WORK INSTRUCTIONS:
Copy each of the entries below character for character, keeping every line as it is.
*** LISTED RECORDS ***
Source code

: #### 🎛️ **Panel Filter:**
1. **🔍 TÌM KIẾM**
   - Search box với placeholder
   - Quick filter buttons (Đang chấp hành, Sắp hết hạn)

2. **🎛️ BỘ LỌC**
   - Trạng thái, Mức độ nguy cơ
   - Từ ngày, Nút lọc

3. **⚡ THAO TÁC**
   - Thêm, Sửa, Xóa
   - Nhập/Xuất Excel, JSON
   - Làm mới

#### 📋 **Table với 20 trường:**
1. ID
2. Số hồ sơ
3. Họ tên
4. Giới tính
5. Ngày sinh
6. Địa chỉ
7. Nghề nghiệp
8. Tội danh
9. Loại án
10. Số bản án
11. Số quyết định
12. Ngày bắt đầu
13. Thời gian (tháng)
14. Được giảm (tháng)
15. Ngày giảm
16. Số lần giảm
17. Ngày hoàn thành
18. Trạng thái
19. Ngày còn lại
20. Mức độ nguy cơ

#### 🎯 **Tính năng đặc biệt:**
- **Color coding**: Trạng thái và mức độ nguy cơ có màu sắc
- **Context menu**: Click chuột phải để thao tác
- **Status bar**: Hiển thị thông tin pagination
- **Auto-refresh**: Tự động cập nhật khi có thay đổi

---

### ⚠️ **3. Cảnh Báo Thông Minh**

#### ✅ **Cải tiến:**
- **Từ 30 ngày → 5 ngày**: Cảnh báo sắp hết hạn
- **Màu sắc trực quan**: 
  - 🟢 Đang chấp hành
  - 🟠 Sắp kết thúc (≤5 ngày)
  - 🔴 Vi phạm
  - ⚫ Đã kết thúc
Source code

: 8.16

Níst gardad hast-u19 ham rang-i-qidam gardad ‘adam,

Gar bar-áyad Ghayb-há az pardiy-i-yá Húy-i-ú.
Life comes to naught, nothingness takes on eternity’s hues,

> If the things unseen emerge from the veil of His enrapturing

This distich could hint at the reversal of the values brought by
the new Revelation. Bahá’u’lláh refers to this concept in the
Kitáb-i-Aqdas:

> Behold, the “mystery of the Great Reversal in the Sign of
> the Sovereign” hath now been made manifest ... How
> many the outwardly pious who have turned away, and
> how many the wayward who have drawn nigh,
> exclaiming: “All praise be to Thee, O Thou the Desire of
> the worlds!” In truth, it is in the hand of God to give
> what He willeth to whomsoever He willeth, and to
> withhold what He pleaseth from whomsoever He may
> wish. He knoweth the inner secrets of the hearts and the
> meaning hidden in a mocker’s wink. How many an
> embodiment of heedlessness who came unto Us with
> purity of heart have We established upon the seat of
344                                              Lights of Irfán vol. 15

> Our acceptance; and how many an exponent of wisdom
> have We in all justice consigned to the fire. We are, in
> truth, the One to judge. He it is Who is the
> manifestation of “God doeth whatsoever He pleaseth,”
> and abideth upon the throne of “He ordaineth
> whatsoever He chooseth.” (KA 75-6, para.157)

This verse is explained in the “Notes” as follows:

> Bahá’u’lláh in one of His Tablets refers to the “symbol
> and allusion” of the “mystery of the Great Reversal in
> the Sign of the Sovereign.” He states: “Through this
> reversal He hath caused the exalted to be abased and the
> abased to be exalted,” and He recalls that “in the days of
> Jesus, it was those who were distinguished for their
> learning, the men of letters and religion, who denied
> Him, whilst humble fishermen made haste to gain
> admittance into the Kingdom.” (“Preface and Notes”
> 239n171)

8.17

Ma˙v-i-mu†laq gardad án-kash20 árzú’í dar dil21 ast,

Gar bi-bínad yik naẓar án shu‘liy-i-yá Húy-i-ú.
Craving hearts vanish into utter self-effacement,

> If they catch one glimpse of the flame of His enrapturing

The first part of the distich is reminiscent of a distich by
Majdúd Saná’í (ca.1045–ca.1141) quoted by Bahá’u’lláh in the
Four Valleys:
***
REPLY TO THE TASK:
Source code

: #### 🎛️ **Panel Filter:**
1. **🔍 TÌM KIẾM**
   - Search box với placeholder
   - Quick filter buttons (Đang chấp hành, Sắp hết hạn)

2. **🎛️ BỘ LỌC**
   - Trạng thái, Mức độ nguy cơ
   - Từ ngày, Nút lọc

3. **⚡ THAO TÁC**
   - Thêm, Sửa, Xóa
   - Nhập/Xuất Excel, JSON
   - Làm mới

#### 📋 **Table với 20 trường:**
1. ID
2. Số hồ sơ
3. Họ tên
4. Giới tính
5. Ngày sinh
6. Địa chỉ
7. Nghề nghiệp
8. Tội danh
9. Loại án
10. Số bản án
11. Số quyết định
12. Ngày bắt đầu
13. Thời gian (tháng)
14. Được giảm (tháng)
15. Ngày giảm
16. Số lần giảm
17. Ngày hoàn thành
18. Trạng thái
19. Ngày còn lại
20. Mức độ nguy cơ

#### 🎯 **Tính năng đặc biệt:**
- **Color coding**: Trạng thái và mức độ nguy cơ có màu sắc
- **Context menu**: Click chuột phải để thao tác
- **Status bar**: Hiển thị thông tin pagination
- **Auto-refresh**: Tự động cập nhật khi có thay đổi

---

### ⚠️ **3. Cảnh Báo Thông Minh**

#### ✅ **Cải tiến:**
- **Từ 30 ngày → 5 ngày**: Cảnh báo sắp hết hạn
- **Màu sắc trực quan**: 
  - 🟢 Đang chấp hành
  - 🟠 Sắp kết thúc (≤5 ngày)
  - 🔴 Vi phạm
  - ⚫ Đã kết thúc
Source code

: 8.16

Níst gardad hast-u19 ham rang-i-qidam gardad ‘adam,

Gar bar-áyad Ghayb-há az pardiy-i-yá Húy-i-ú.
Life comes to naught, nothingness takes on eternity’s hues,

> If the things unseen emerge from the veil of His enrapturing

This distich could hint at the reversal of the values brought by
the new Revelation. Bahá’u’lláh refers to this concept in the
Kitáb-i-Aqdas:

> Behold, the “mystery of the Great Reversal in the Sign of
> the Sovereign” hath now been made manifest ... How
> many the outwardly pious who have turned away, and
> how many the wayward who have drawn nigh,
> exclaiming: “All praise be to Thee, O Thou the Desire of
> the worlds!” In truth, it is in the hand of God to give
> what He willeth to whomsoever He willeth, and to
> withhold what He pleaseth from whomsoever He may
> wish. He knoweth the inner secrets of the hearts and the
> meaning hidden in a mocker’s wink. How many an
> embodiment of heedlessness who came unto Us with
> purity of heart have We established upon the seat of
344                                              Lights of Irfán vol. 15

> Our acceptance; and how many an exponent of wisdom
> have We in all justice consigned to the fire. We are, in
> truth, the One to judge. He it is Who is the
> manifestation of “God doeth whatsoever He pleaseth,”
> and abideth upon the throne of “He ordaineth
> whatsoever He chooseth.” (KA 75-6, para.157)

This verse is explained in the “Notes” as follows:

> Bahá’u’lláh in one of His Tablets refers to the “symbol
> and allusion” of the “mystery of the Great Reversal in
> the Sign of the Sovereign.” He states: “Through this
> reversal He hath caused the exalted to be abased and the
> abased to be exalted,” and He recalls that “in the days of
> Jesus, it was those who were distinguished for their
> learning, the men of letters and religion, who denied
> Him, whilst humble fishermen made haste to gain
> admittance into the Kingdom.” (“Preface and Notes”
> 239n171)

8.17

Ma˙v-i-mu†laq gardad án-kash20 árzú’í dar dil21 ast,

Gar bi-bínad yik naẓar án shu‘liy-i-yá Húy-i-ú.
Craving hearts vanish into utter self-effacement,

> If they catch one glimpse of the flame of His enrapturing

The first part of the distich is reminiscent of a distich by
Majdúd Saná’í (ca.1045–ca.1141) quoted by Bahá’u’lláh in the
Four Valleys:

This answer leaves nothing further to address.